The invention also features a showerhead which is attached to a shower inlet tube or fluid supply by a mounting ring having notches about its periphery. A resilient gasket mounted within the mounting ring seals the showerhead to the shower inlet tube. A ball-joint having an input port, an outlet port and a flow path therebetween is pivotally mounted in the mounting ring. The showerhead has a substantially cylindrical flow chamber with an inlet aperture and an exit aperture in fluid communication with the fluid supply. The length of the flow chamber between the apertures is 1 to 4 times the chamber diameter while the chamber diameter is 2 to 20 times the diameter of the inlet aperture. The showerhead also includes a connector coupling the outlet port to the inlet aperture, the coupler adapted to engage any of the notches on the mounting ring thereby causing the resilient gasket to cover the inlet port and shut off the fluid supply. A bulkhead-forming element which includes a plurality of exit passages substantially encloses the exit aperture, and the showerhead also includes a venturi nozzle in fluid communication with the bulkhead.
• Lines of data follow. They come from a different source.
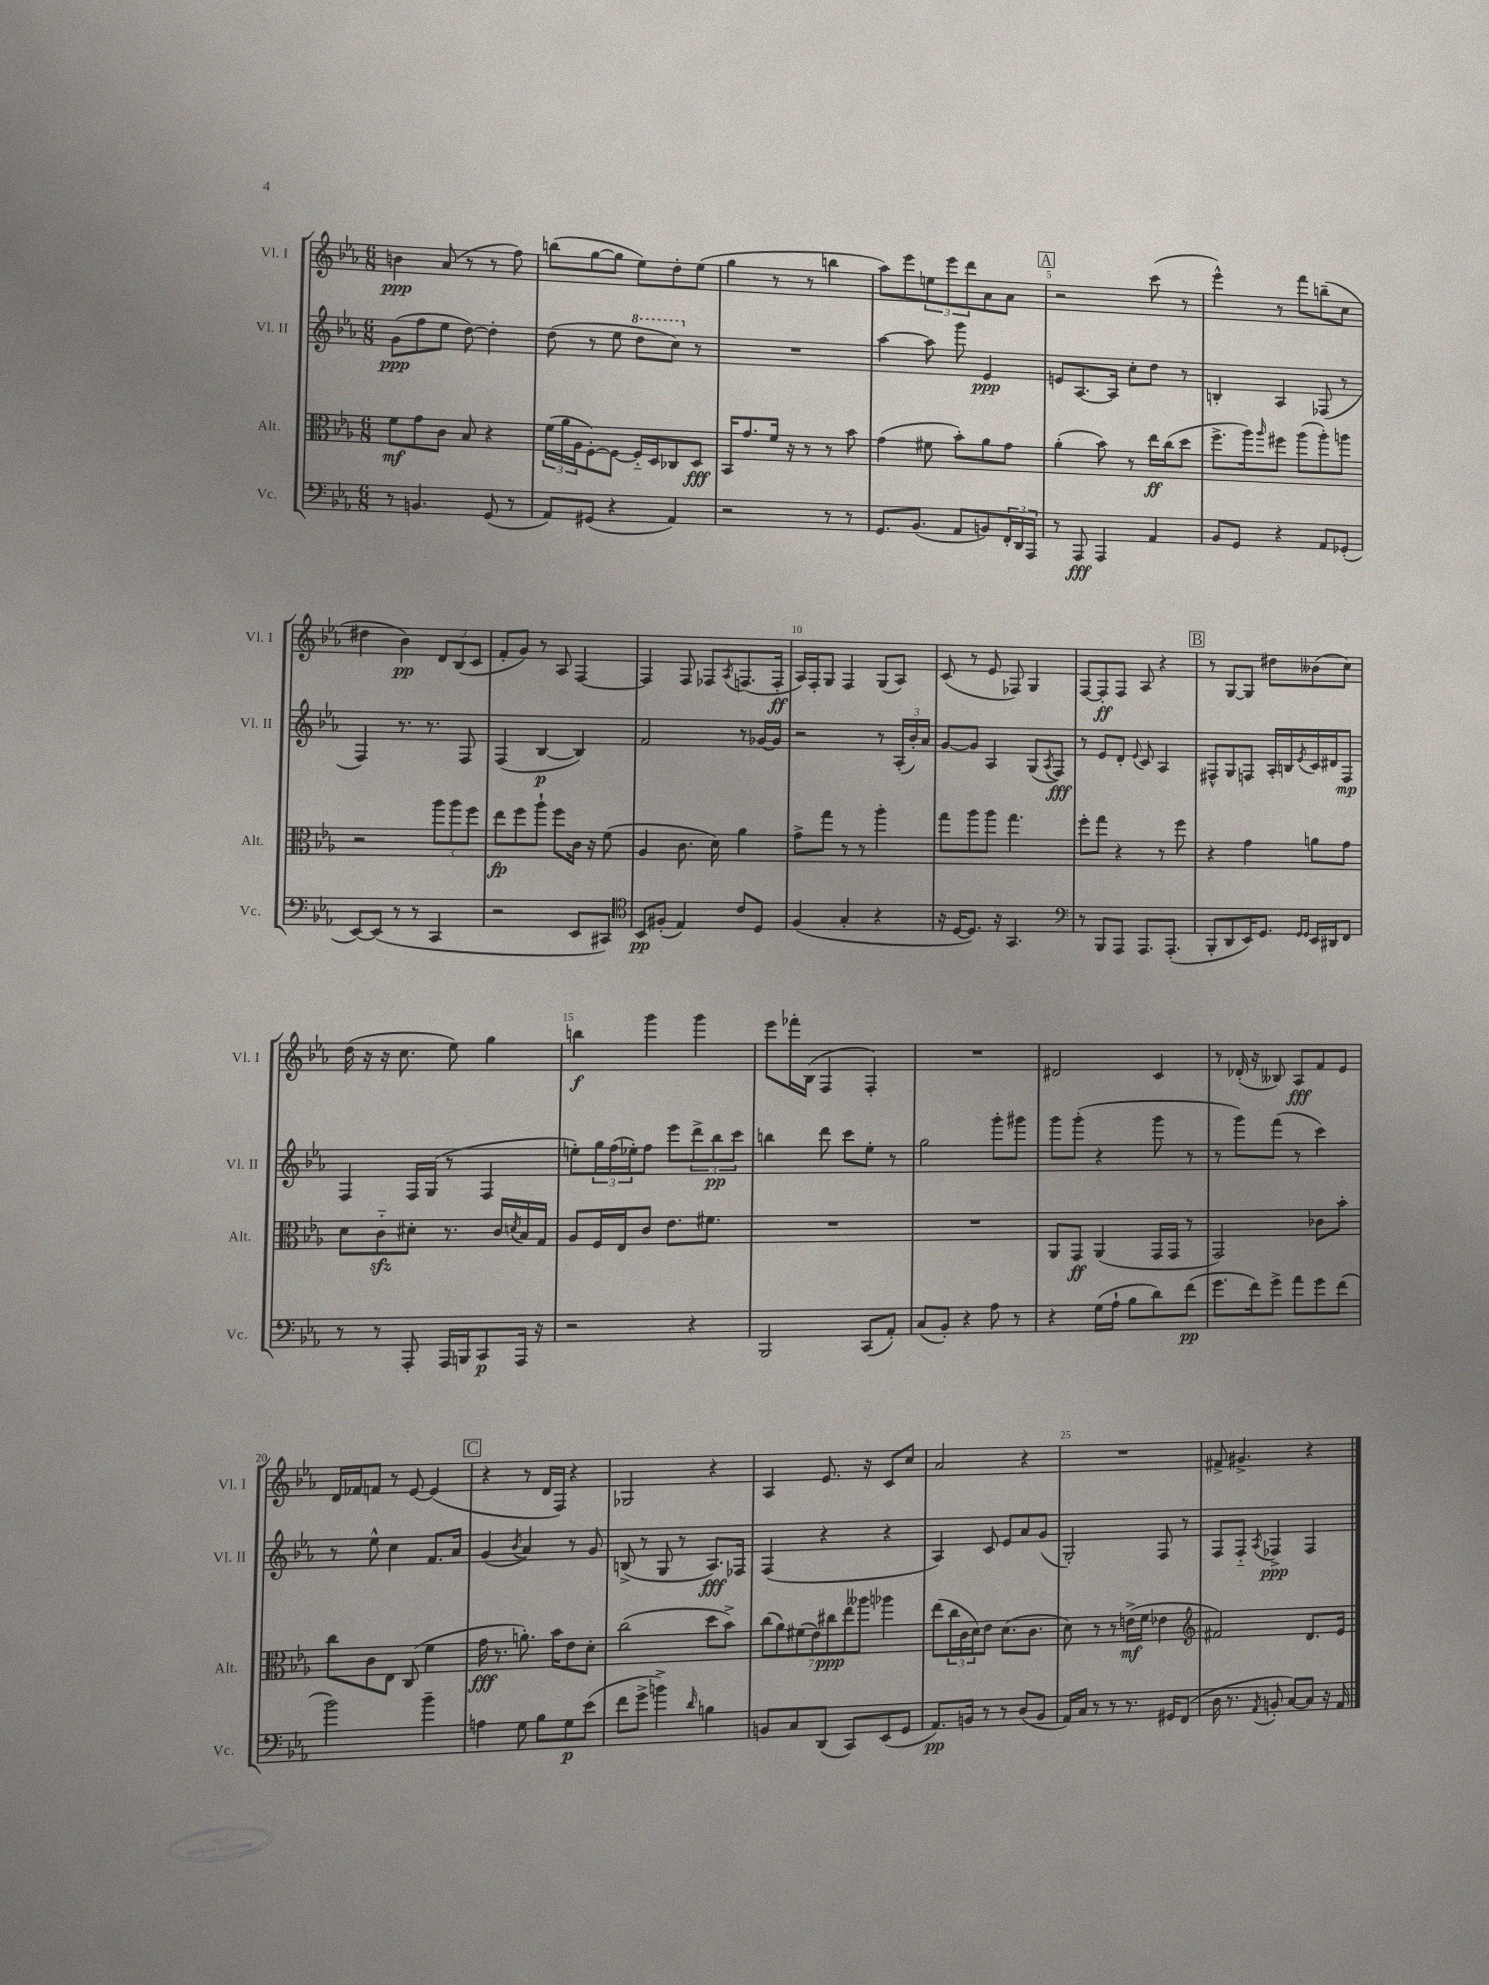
<<
\new StaffGroup <<
\new Staff = "s0" \with { instrumentName = "Vl. I" shortInstrumentName = "Vl. I" } {
    \clef treble \key ees \major \numericTimeSignature \time 6/8
    b'4\ppp aes'8( r8 r8 f''8) |
    b''8( g''8~ g''8 ees''8) d''8-. ees''8( |
    g''4 r8 r8 b''4 |
    aes''8) ees'''8 \tuplet 3/2 { e''8 ees'''8 d'''8 } aes'8 aes'8 |
    \mark \markup { \box "A" } r2 c'''8( r8 |
    ees'''4-^) r8 f'''8 b''8--( c''8 |
    dis''4 bes'4\pp) \tuplet 3/2 { d'8 bes8( c'8 } |
    f'8-. g'8) r8 aes8 f4~ |
    f4 f8 fes8 \acciaccatura { aes8 } f8.( f16-.\ff |
    aes16) f16-. g8 f4 g8( aes8) |
    c'8( r8 ees'8 fes8) g4 |
    f8~ f8-.\ff f8 aes8 r4 |
    \mark \markup { \box "B" } r8 g8~ g8 dis''8 beses'8( c''8) |
    d''16( r16 r16 c''8. ees''8) g''4 |
    b''4\f g'''4 g'''4 |
    ees'''8 fes'''16-. bes16( f4 f4-.) |
    R2. |
    dis'2 c'4 |
    r8 des'16-.( r16 beses8) aes8\fff f'8 ees'8 |
    d'16 fes'16 f'8 r8 ees'8~ ees'4( |
    \mark \markup { \box "C" } r4 r8 d'16 f16) r4 |
    ges2 r4 |
    aes4 ees'8. r16 c'8 c''8 |
    aes'2 r4 |
    R2. |
    fis'8-> gis'4.-> r4 \bar "|." |
}
\new Staff = "s1" \with { instrumentName = "Vl. II" shortInstrumentName = "Vl. II" } {
    \clef treble \key ees \major \numericTimeSignature \time 6/8
    g'8\ppp( f''8 ees''8 d''8~) d''4-. |
    d''8( r8 ees''8 \ottava #1 d'''8 c'''8) \ottava #0 r8 |
    R2. |
    aes''4~ aes''8 g'''8 ees'4\ppp |
    \mark \markup { \box "A" } e'8 aes8.~ aes16 c''8-. d''8 r8 |
    b4-. aes4 fes8( r8 |
    f4) r8. r8. f8 |
    f4( bes4~\p bes4) |
    f'2 r8 ges'16~ ges'16 |
    r2 r8 \tuplet 3/2 { aes16-.( bes'16-.) aes'16 } |
    g'8~ g'8 aes4 g8( \acciaccatura { aes8 } f8\fff) |
    r8 ees'8 d'8-. \appoggiatura { ees'8 } c'8 aes4 |
    \mark \markup { \box "B" } fis8-^ g8 f8 aes16-. b16 \acciaccatura { ees'8 } c'16 dis'16 f8\mp |
    f4 f16 g16( r8 f4 |
    e''8-.) \tuplet 3/2 { g''16 f''16( ees''16-.) } f''8 ees'''8 \tuplet 3/2 { d'''8-> bes''8\pp c'''8 } |
    b''4 d'''8 c'''8 ees''8-. r8 |
    g''2 g'''8-. gis'''8 |
    g'''8 g'''8-.( r4 g'''8 r8 |
    r8 g'''8) f'''8( r8 c'''4) |
    r8 ees''8-^ c''4 f'8. aes'16 |
    \mark \markup { \box "C" } g'4( \acciaccatura { bes'8 } aes'4) r8 g'8 |
    b8->( r8 g8 r8 aes8.\fff) fes16 |
    f4( r4 r4 |
    aes4) c'8 ees'8 aes'8 g'8( |
    g2-.) f8 r8 |
    f8 f8-_ \acciaccatura { aes8 } fes4->\ppp fes4 \bar "|." |
}
\new Staff = "s2" \with { instrumentName = "Alt." shortInstrumentName = "Alt." } {
    \clef alto \key ees \major \numericTimeSignature \time 6/8
    f'8\mf g'8 c'8 bes8 r4 |
    \tuplet 3/2 { f'16( aes'16 aes16 } f8~-.) f8~ f16-_ d16 ces8 d8\fff |
    bes,16 g'8. f'16 r16 r8 r8 bes'8 |
    g'4( fis'8 bes'8-.) aes'8 g'8 |
    \mark \markup { \box "A" } aes'4-.( bes'8) r8 ees''16\ff c''16( d''8 |
    f''8.-> aes''16) \grace { aes''16 } fis''8 aes''8( aes''8-.) a''8 |
    r2 \tuplet 3/2 { aes''8 aes''8 f''8 } |
    ees''8\fp f''8 aes''8-! f''8 c'16 r16 f'8( |
    aes4 c'8. d'16) aes'4 |
    g'8-> g''8 r8 r8 aes''4-. |
    g''8 aes''8 aes''8 g''4. |
    f''8-. g''8 r4 r8 f''8 |
    \mark \markup { \box "B" } r4 g'4 a'8 g'8 |
    d'8 c'8-_\sfz dis'8-. r8. c'16 \acciaccatura { d'8 } bes16 g16 |
    aes8 f16 ees16 c'8 ees'8. fis'8. |
    R2. |
    R2. |
    aes,8 g,8\ff aes,4( g,16 g,16 r8 |
    g,2) ces'8 bes'8-. |
    c''8 c'8 ees8 c8( f'4 |
    \mark \markup { \box "C" } g'16\fff r8. a'8.-.) bes'16 ees'8 d'8-. |
    c''2( d''8 bes'8->) |
    \tuplet 7/4 { c''8( aes'8) fis'8( ees'8) cis''8\ppp ees''8 aeses''8 } aes''4 |
    ees''8( \tuplet 3/2 { c''16 c'16 d'16) } ees'8 d'8.( c'8. |
    d'8) r8 r8 e'16->\mf( f'16 ees'4 |
    \clef treble fis'2) d'8. ees'16 \bar "|." |
}
\new Staff = "s3" \with { instrumentName = "Vc." shortInstrumentName = "Vc." } {
    \clef bass \key ees \major \numericTimeSignature \time 6/8
    r8 b,4. g,8( r8 |
    aes,8) gis,8( r4 aes,4) |
    r2 r8 r8 |
    g,8. bes,8.( aes,8 b,8) \tuplet 3/2 { f,16-. d,16 aes,,16 } |
    \mark \markup { \box "A" } r8 aes,,8\fff aes,,4 aes,4 |
    bes,8 g,8 r4 aes,8 ges,8-.( |
    ees,8~) ees,8( r8 r8 c,4 |
    r2 ees,8 cis,8) |
    \clef tenor bes,8\pp fis8-.( ees4) c'8 d8 |
    f4( g4-. r4 |
    r16 d16~ d8.) r16 g,4. |
    \clef bass r8 bes,,8 aes,,8 aes,,8. aes,,8.-.( |
    \mark \markup { \box "B" } bes,,8-. d,8 ees,16) g,8. \grace { g,16 g,16 } ees,16 dis,16 f,8 |
    r8 r8 aes,,8-. aes,,16 b,,16 c,8\p aes,,16 r16 |
    r2 r4 |
    bes,,2 c,8( aes,8-.) |
    c8( bes,8-.) r4 aes8 r8 |
    r4 g16( aes16-! bes8 d'8) f'8\pp( |
    g'8. f'16) g'8-> aes'8 g'8 f'8( |
    bes'2) bes'4-- |
    \mark \markup { \box "C" } a4 g8 bes8 g8\p ees'8( |
    f'8 g'8-> b'4->) \grace { d'16 } b4 |
    b,8 c8 d,8( c,8) ees,8( g,8 |
    aes,8.\pp) b,16 r8 r8 d8( b,8 |
    aes,16) c16 r8 r8 r8. gis,16 f,8( |
    d16 r8. \acciaccatura { aes,8 } b,8-. c8~) c8 r16 aes,16 \bar "|." |
}
>>
>>
\layout { \context { \Score \override BarNumber.break-visibility = ##(#f #t #t) barNumberVisibility = #(every-nth-bar-number-visible 5) } }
The ratio of the cross-sectional area of the inlet aperture to the total cross-sectional area of the exit passages at the bulkhead ranges from 0.7 to 4. The venturi nozzle has a recessed ring about its edge to promote fluid spray substantially free of weeping.
The invention further features a showerhead which produces a pulsating spray. This showerhead includes a coupling element for attaching a showerhead to a fluid supply, a substantially cylindrical chamber, a spray-forming device and a pulsation-forming apparatus. The length of the chamber between its inlet and its outlet is 0.5 to 3 times its diameter. Preferably, the spray-forming device is a bulkhead having a plurality of exit passages. In one embodiment, the pulsation-forming apparatus is a bezelled input aperture opening at the chamber. The diameter of the bezelled apparatus is substantially equal to the diameter of the chamber at the opening. In another embodiment, the length of the chamber is 1 to 3 times its diameter and the pulsation-forming apparatus is a device which decreases the diameter of the input, causing a lower input/chamber diameter ratio.